Anticor a déposé une plainte visant People&Baby
Vendredi 8 novembre 2024, Anticor a déposé une plainte visant People&Baby devant la procureure de Paris pour détournement de fonds. L’association tenait ce mardi 12 novembre une conférence de presse pour expliquer le contexte de cette action.
«Devant l’inertie des pouvoirs publics, il nous a paru nécessaire d’agir », a affirmé Paul Cassia, président d’Anticor, lors de la conférence de presse que l’association tenait ce mardi 12 novembre. Anticor avait donc convié les journalistes pour annoncer qu’il déposait « plainte concernant la gestion des fonds publics par l’un des acteurs majeurs des crèches privées en France. ». En l’occurrence People&Baby, star du livre de Victor Castanet, les Ogres. A cette occasion l’association avait invité le SNPPE, qui a lancé, il y a quelques semaines un questionnaire auprès des salariés de People&Baby, à venir témoigner.
Les motifs de la plainte déposée par Anticor
L’avocat de l’association a détaillé les nombreux points ayant motivé le dépôt de cette plainte. Et l’énumération, possiblement non exhaustive, a de quoi interpeller :
– Escroquerie (déclaration de chômage partiel pendant le Covid alors même que les salariés du siège travaillaient),
– Détournement de fonds publics par des déclarations de faux taux de présence d’enfants pour toucher plus de subventions, faux devis venant de People&Baby pour des travaux afin de toucher plus de subventions,
– Abus de bien social (location de biens immobiliers par People&Baby via des SCI appartenant au couple Durieux à des montants sans doute supérieures aux valeurs locatives),
– Abus de confiance, entre autres, par la non restitution des dépôts de garanties des familles lorsque leur enfant quitte la structure.
Pour rappel, Anticor est compétent pour porter plainte dans les cas de détournements de fonds publics et d’escroquerie par une personne chargée d’une mission de service public. Ce qui est le cas ici. Les deux autres motifs ont été signalés dans la plainte parce qu’importants… et libre à la procureure de s’en saisir ou non.
Pourquoi Anticor a décidé d’agir
Anticor a décidé d’agir parce qu’il considère que suite aux différentes révélations du livre de Victor Castanet, l’État n’a pas pris ses responsabilités. Les situations décrites dans les Ogres montrent clairement un défaut de contrôle de l’État, estime l’association. Or « chaque euro dépensé par l’État allant vers le secteur privé doit être contrôlé ». Il faut des contrôles effectifs et efficaces car les conséquences humaines de ce défaut de contrôles sont désastreuses. Pour les professionnels et pour les enfants.
Ce qu’ a dit Véronique Escames, co-secrétaire générale du SNPPE
« Nous attendons que cesse enfin l’injustice dans le secteur de la petite enfance. Les pouvoirs publics ne peuvent plus ignorer ce que nous dénonçons depuis des années et que Victor Castanet a mis en lumière, preuves à l’appui. Qu’on mette fin à la maltraitance institutionnalisée des professionnels, régulièrement menacés et intimidés dès qu’ils osent prendre la parole. Que les groupes privés, dont l’unique objectif est de maximiser leurs profits sur le dos des travailleurs et des enfants, soient écartés s’ils ne respectent pas les règles. Il est temps de faire le ménage.
Trop de professionnels souffrent en silence, leur voix écrasée par la machine du profit. Le droit du travail doit être appliqué dans toute sa rigueur ! Qu’on en finisse avec les pratiques de contournement qui permettent à ces groupes de se soustraire aux obligations légales.

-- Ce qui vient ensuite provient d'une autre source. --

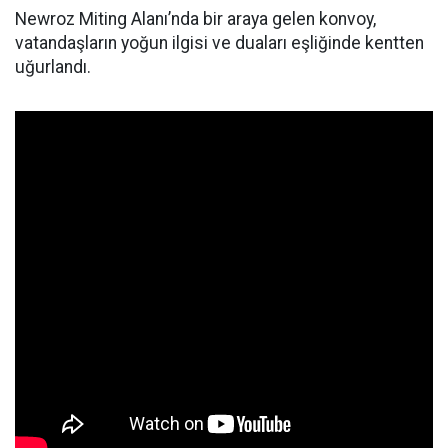
Newroz Miting Alanı’nda bir araya gelen konvoy,
vatandaşların yoğun ilgisi ve duaları eşliğinde kentten
uğurlandı.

Les structures de La Maison Bleue sont des exemples criants de ce système : chaque établissement est une entité distincte, évitant ainsi l’obligation d’organiser des élections syndicales.
Les enfants méritent bien plus que des profits comptables ; ils ont besoin d’un environnement où leur bien-être prime. Nous réclamons des professionnels formés, compétents et traités avec respect, pour assurer aux plus jeunes un accompagnement digne. Nous exigeons un encadrement adapté, refusons l’utilisation des apprentis pour combler les effectifs et demandons que les voix de ceux qui sont sur le terrain soient enfin écoutées. ».
Puis la co-secrétaire générale du SNPPE a lu trois témoignages exemplaires au sens propre du terme envoyés par des salariés de People & Baby, illustrant la façon dont les droits des salariés dont bafoués et dont ils sont menacés par leur direction s’ils avaient des velléités de témoigner. Ces témoignages sont publiés sur le site du syndicat.